The Weekly Demo

lauantaina, helmikuuta 16, 2008

I've been involved in a few Agile projects and have formed a few opinions some positive and some negative. For example, I don't think that Agile methods work very well for established mass market desktop products while I think it works superbly for IT projects, web applications and projects that have a relatively small number of customers. I especially like the ability to come to a stopping point quickly and show the changes to the team and customers, which is what I'm going to talk about today.
I love weekly or bi-weekly demonstrations with the team and monthly customer meetings because I can get feedback and adjust my product rather than committing to something very uncertain. This demonstration schedule does not necessarily match the iteration cycle either and can run on just a developer's desktop. The point is to show the latest changes from one demo to the next, give credit where it is due, make minor adjustments to design and requirements and give a clear indication of the velocity of progress. My favorite benefit is the amount of sleep I get at night.
Yes, sleep is my favorite benefit. I don't worry about whether the customer is going to like what I am building by the time I hit delivery date. I don't have to worry about the work-flow because the team and product management have tried it a dozen or more times. I don't have to worry about major silly bugs because the demonstrations have usually exposed them already. As we know, all software crashes at the most embarrassing time: during a demo in front of a crowd. By ship date I can rest assured that anything glaring, bug or requirement, has been discovered and solved.
Building demonstrable code is not easy on a one or two week schedule. The goal is to stop building new functionality early enough to integrate and stabilize the code for demo. I like having only one week between demonstrations because the code base has not moved terribly far forward, which makes integration easy. I usually spend a portion of the day prior just for testing the changes and making fit and finish modifications. However, I can't do very much in the way of major changes. I work to get to the next demo and so I either must finish my changes entirely, disable the new code or demo around the incomplete code. Planning the demo is obviously important.

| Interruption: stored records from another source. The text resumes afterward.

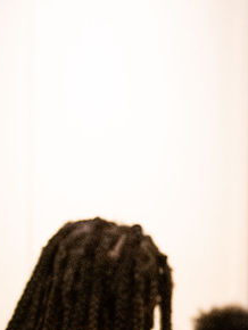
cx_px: -215
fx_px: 1650
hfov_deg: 8.2
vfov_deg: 11.2
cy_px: 410
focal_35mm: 173
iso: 1600
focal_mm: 34
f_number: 2.8
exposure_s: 1/100
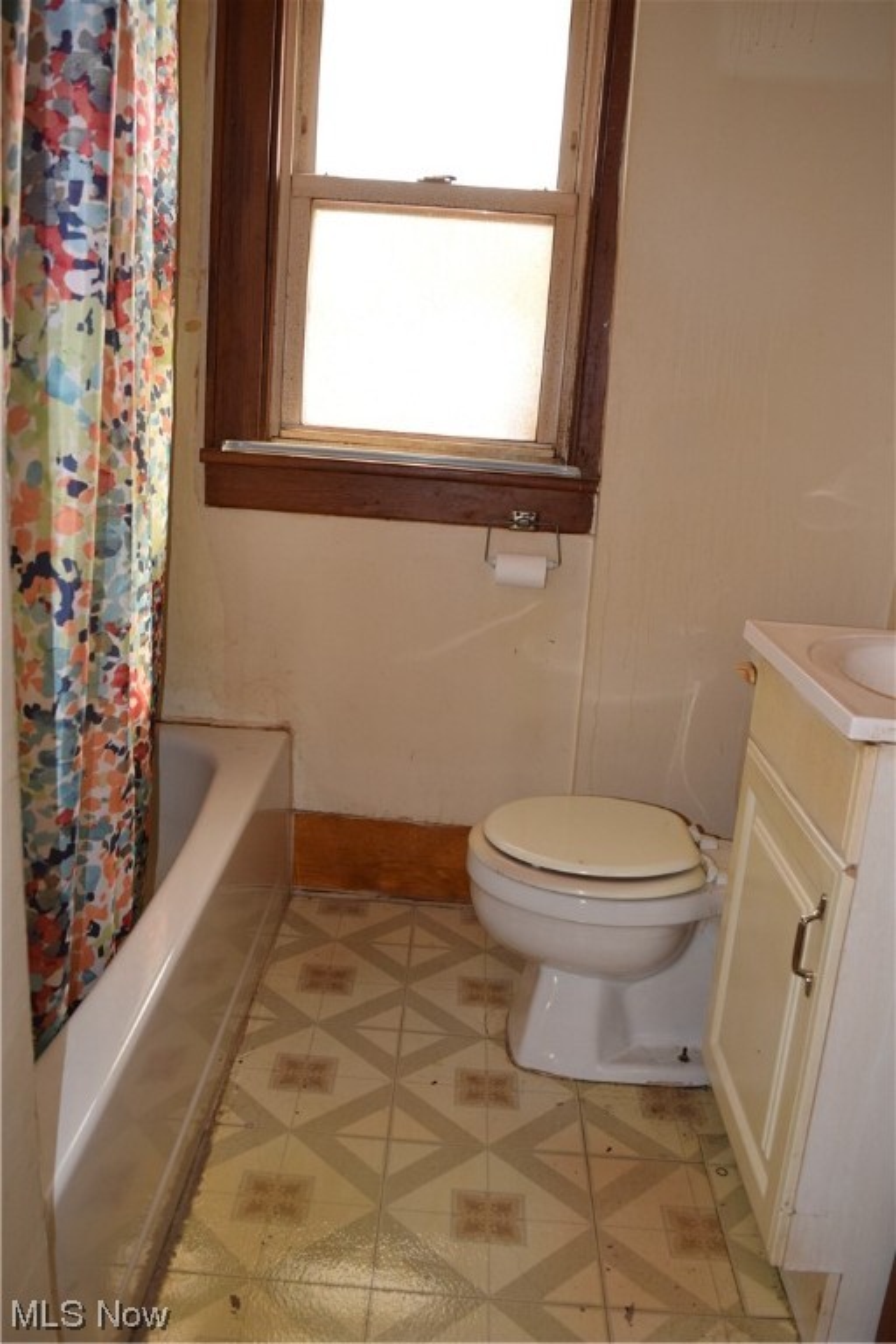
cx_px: 448
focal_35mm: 32
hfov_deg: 41.7
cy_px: 672
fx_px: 1176
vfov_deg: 59.5
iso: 800
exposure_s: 1/125
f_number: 5.6
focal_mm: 21
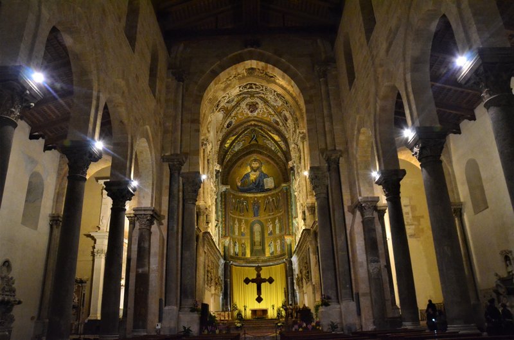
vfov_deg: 47.7
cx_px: 257
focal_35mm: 27
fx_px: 385
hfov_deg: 67.5
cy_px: 170
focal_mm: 18
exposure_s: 1/40
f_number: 7.1
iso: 6400
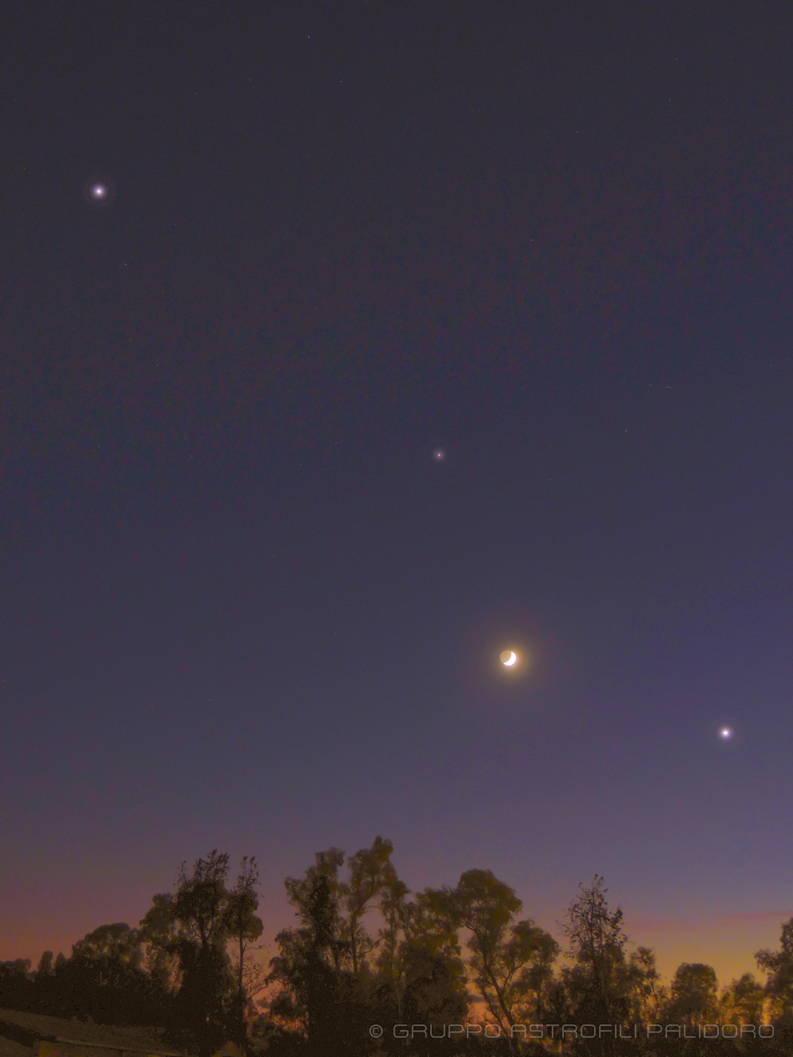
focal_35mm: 47
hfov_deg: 30.9
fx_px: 1436
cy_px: 528
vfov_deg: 40.4
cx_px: 396
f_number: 3.5
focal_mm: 8.3
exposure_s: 3
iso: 200
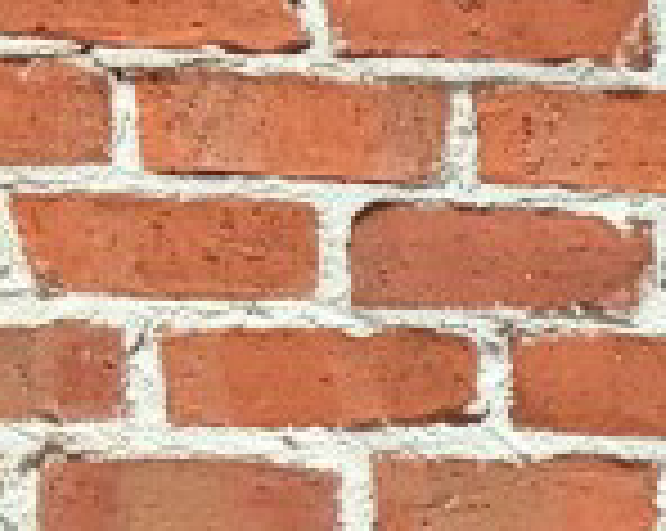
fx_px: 3602
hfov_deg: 8.8
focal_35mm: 183
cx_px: 1960
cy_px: 1256
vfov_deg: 7.8
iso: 320
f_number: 1.6
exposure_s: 1/60
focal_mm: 5.96
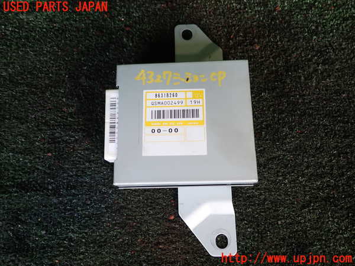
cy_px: 133
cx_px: 178
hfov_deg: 60.0
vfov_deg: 46.8
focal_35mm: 30
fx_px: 308
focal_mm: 5.4
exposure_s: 1/60
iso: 125
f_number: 2.3
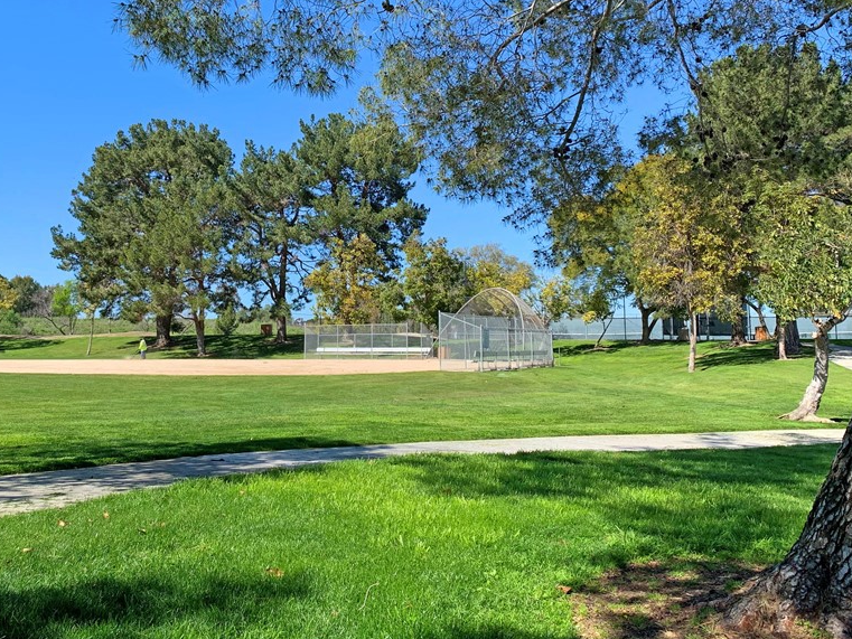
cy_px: 232
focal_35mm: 35
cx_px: 362
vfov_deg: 40.4
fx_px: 862
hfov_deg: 52.4
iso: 25
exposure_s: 1/1332
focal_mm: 4.25
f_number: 1.8
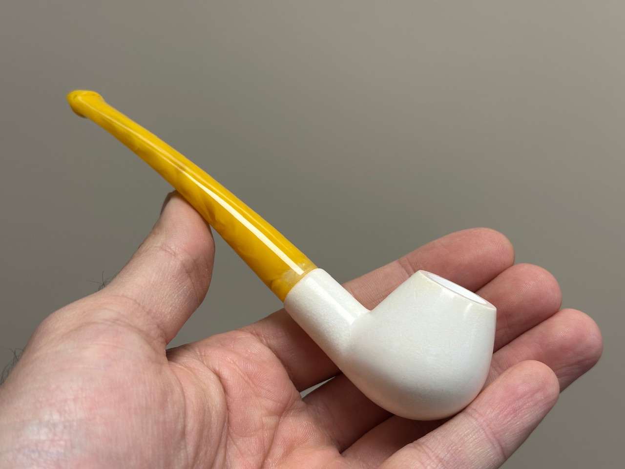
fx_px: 867
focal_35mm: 48
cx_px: 312
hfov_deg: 39.7
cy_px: 234
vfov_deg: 30.3
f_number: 1.78
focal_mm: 6.86
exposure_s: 1/100
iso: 50
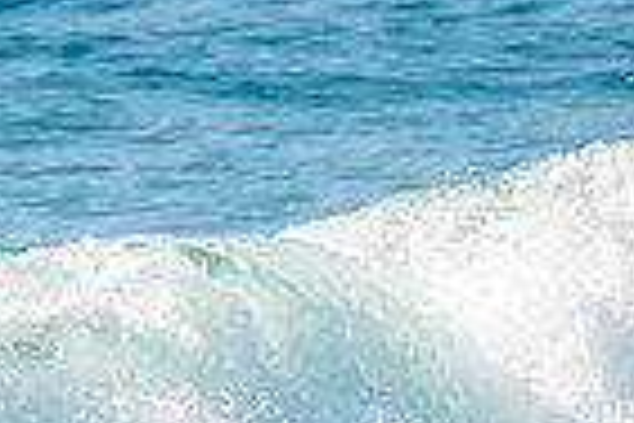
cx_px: -139
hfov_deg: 0.8
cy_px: 812
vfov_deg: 0.6
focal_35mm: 2464
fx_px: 43390
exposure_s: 1/1250
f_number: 5.6
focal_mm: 400
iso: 320
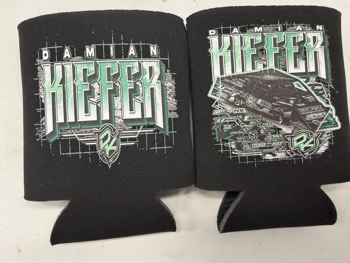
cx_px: 175
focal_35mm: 24
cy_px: 132
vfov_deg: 56.8
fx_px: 243
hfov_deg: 71.6
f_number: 2.2
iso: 320
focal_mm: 2.22
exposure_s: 1/60
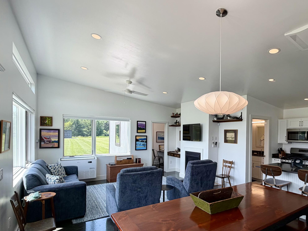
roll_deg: -0.6
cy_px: 137
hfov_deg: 77.9
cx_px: 187
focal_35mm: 21
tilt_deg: -1.3
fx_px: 187
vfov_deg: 63.0
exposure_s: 1/120
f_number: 2.2
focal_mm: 2.22
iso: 40
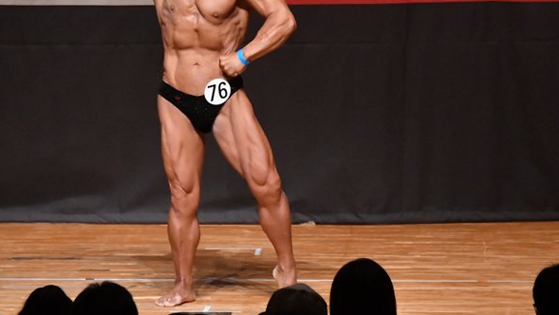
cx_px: 304
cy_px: 107
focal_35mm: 413
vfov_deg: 2.9
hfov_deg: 5.2
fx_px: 6125
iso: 10000
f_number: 5.6
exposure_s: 1/400
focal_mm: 200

It often happens that the conceptualization of a work-flow turns out to be somewhat flawed. One can argue during the design phase that the flow is wrong but it is difficult to dissuade some individuals without having them actually try it. A demo illustrates the work-flow issues with perfect clarity. The results are the requirements, UI, back-end and test plans may change, but they changed early enough in the development cycle to be corrected investing a major development effort.
Regular customer demonstrations may not be an option. Some customers find demos annoying while others are happy to see progress. Regardless, showing them the progress made and the work flow at regular intervals is incredibly valuable in ensuring that the delivered product is what they want. The changes can be as simple as labeling issues where the customer realizes that the label is Ok, but they really call it X or Y. Its a 2 minute fix that makes the customer happy. Other changes can be very invasive, but you caught it early so there is hopefully time to solve it.
Making weekly team demonstrations effective is a straightforward process. First, have goals for what should be accomplished from one week to the next. Second, plan when to stop development and focus on integrating, testing and bug fixing. Third, during the demo describe the changes from the previous demo, giving credit where it is due. Fourth, modify the code after the demo to include suggestions and comments.
The weekly demo is incredibly valuable for finding flaws in requirements, work flow and implementation. In the best case, it validates that you were right all along. In the worst cases, it gives you the opportunity to change directions earlier rather than shortly before a delivery date. In any event, you know that by the time you deliver the final product that you are aligned with customer expectations.